O Boeing passou e desalinhou-lhe o penteado,
isso realmente a tirou do sério, afinal isso é um absurdo, abuso total, em que
mundo estamos? Despentear uma Dama?! Isso é demais. Olhou para cima, visualizou
bem aquele imenso avião sobre a sua cabeça e desancou um gesto obsceno,
daqueles que uma verdadeira cortesã jamais faria, mas fez e, digo aqui muito
intimamente, fez muito mais, praguejou de tal maneira que aquela gigantesca
aeronave foi transformando-se, reduzindo-se, a cada sílaba tornava-se diminuta,
diminuta até que ao final, não passava de um aeromodelo na mão de uma criança.
Gargalhou.
O andar era firme, usava uma sapatilha
chinesa vermelha com minúsculas flores amarelas de miolo verde água bordadas
que saltavam da sapatilha e lhe tatuavam a perna, ramificavam torneando a perna
alva que lhe servia de amparo e iam brotando de maneira compulsiva como que a
dizer-se feliz por estar em local tão fértil. E assim era. Não precisava ser
grande observador para perceber que aquelas alvas pernas não tinham fim. A
Terra era pequena para aqueles passos.
Estava um pouco atrasada, sabia disso, mas
tranqüilizava-se admitindo para se mesma que nada começa no horário marcado por
estas bandas, e, além disso, uma jovem menina nunca pode chegar antes da
expectativa de sua chegada. Sendo assim, os primeiros acordes soam para que
percebas o aroma de flor que vem do mar filtrado por seu vestido, seu cabelo e
suas florzinhas amarelas de miolo verde água bordado em sua pele e tatuado em
sua sapatilha chinesa vermelha que lhe da uma leveza confundindo-a com os
balões de gás coloridos que aquele senhor de longos bigodes verdes está
mercando.
Parou ao longo do meio fio e aguardou a
cavalaria passar para poder transpassar do universo das brisas marinhas para o
centro nervoso da vila: fumaça, ambiente de penumbra, garrafas, copos que se
espatifam nas pedras do chão, bocas que se abrem e fecham sem cessar, bocas que
se abocanham e tecem poemas, poemas que são catapultados pela força dos corpos
em atrito e chegam ao tablado sendo captados pelos captadores dos instrumentos elétricos,
retornando em solos, riffs e melodias.
Enquanto batia a ponta da sapatilha vermelha
impacientemente no chão, observou a passagem da cavalaria cansada, os navios a
vapor com suas imensas pás laterais em busca da cidadela de Cachoeira, as velas
brancas dos saveiros da Rampa do Mercado, e, por fim, o medo dos que se apegam
à realidade como uma religião, como uma verdade.
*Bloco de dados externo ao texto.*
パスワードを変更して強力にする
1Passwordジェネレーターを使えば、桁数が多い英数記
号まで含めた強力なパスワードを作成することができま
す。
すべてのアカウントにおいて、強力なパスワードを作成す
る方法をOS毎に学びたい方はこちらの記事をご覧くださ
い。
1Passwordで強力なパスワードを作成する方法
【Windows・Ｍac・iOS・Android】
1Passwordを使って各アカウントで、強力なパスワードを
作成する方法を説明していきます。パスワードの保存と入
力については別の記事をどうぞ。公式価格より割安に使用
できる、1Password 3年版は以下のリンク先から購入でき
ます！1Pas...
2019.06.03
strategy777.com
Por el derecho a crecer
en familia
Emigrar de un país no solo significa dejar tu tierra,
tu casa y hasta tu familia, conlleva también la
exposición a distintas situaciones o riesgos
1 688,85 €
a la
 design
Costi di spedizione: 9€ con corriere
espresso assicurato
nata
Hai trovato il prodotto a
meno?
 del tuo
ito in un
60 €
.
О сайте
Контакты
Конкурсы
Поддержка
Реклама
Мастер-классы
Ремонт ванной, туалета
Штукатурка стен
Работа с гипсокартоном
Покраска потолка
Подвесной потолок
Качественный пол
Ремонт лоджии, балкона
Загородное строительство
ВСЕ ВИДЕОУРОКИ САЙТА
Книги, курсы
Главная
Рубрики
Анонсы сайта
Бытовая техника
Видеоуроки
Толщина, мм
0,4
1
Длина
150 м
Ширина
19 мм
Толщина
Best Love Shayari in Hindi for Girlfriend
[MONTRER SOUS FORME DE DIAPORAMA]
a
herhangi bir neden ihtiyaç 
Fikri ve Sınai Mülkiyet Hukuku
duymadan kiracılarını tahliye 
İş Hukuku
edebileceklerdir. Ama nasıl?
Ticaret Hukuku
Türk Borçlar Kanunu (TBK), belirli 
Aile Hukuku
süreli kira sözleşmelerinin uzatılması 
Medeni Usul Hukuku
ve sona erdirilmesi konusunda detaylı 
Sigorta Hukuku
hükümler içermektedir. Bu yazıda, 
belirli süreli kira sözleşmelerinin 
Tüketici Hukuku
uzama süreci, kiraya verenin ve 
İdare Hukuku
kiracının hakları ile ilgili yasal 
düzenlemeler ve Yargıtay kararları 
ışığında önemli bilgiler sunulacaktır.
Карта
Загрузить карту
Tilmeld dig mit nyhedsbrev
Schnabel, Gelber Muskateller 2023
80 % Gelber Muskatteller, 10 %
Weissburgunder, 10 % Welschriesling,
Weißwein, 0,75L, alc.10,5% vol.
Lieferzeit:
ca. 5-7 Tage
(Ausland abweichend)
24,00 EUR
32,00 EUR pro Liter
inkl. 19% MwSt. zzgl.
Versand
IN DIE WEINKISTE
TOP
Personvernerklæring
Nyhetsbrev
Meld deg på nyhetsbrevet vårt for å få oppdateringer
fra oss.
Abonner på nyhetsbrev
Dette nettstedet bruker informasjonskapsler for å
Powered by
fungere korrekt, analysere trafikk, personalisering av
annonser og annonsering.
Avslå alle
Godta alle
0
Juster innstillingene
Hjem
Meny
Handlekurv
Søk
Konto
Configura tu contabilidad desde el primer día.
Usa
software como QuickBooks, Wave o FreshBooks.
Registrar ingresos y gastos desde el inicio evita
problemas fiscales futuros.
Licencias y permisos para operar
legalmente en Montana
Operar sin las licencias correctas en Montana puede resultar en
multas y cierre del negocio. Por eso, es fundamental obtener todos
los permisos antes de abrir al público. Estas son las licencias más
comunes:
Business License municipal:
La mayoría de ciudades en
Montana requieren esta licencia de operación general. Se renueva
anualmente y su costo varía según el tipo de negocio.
Enfim atravessou a linha do
tempo e chegou aonde à expectativa de sua chegada já lhe aguardava.
Sentou-se ao lado do tempo passado e, sem
precisar falar, apenas com os olhos desculpou-se pelo tempo futuro roubado.
O som estrondou no local, o espaço ficou
totalmente tomado de música: ritmos sobre ritmos, harmonias, melodias, solos,
vozes, risos, som, som como a grande explosão originária do universo, o som do
parto, um pacto hermético entre a vida e a vinda.
Olhou para aqueles quatro cavalheiros munidos
de suas guitarras, baixo, bateria, aparelhos, microfones, fios, caixas, ou
seja, um universo de elementos que faz som e lembrou vagamente de uma letra
de uma canção inédita que sabe que existe, pois enumera ações que se impõem
quando se faz mais que necessária a vida, ela vai tocar no rádio. (cantarolou
mentalmente a canção Rebento de Gil, mas na versão de Elis).
Estava entre amigos, as pequeninas flores
amarelas se enramavam por todos, as garrafas gigantes não permitiam a
desertificação, a mesa abaixo da placa que indicava preço e hora para se jogar
bilhar permanecia frenética com as bolas coloridas que corriam para todos os
lados fugindo da possibilidade de serem devoradas pelo universo paralelo dos
portais abertos.
Neste momento, no meio daquele solo, entre o
tempo e o contratempo a sapatilha vermelha de minúsculas flores amarelas de
miolo verde água subiu na bota preta de cadarço, apoiou a fina mão de dedos
longos no ombro a sua frente e o convidou para dançar. As velas dos castiçais
se ascenderam, o quarteto de Paulinho continuou a tocar o rock, as bolas do
bilhar ficaram incontroláveis, o mundo ficou de ponta-cabeça, o bumbo bateu as
doze horas e do nada, apenas havia encostada à bota preta uma linda sapatinha
chinesa, bordada de minúsculas flores amarelas de núcleo verde água.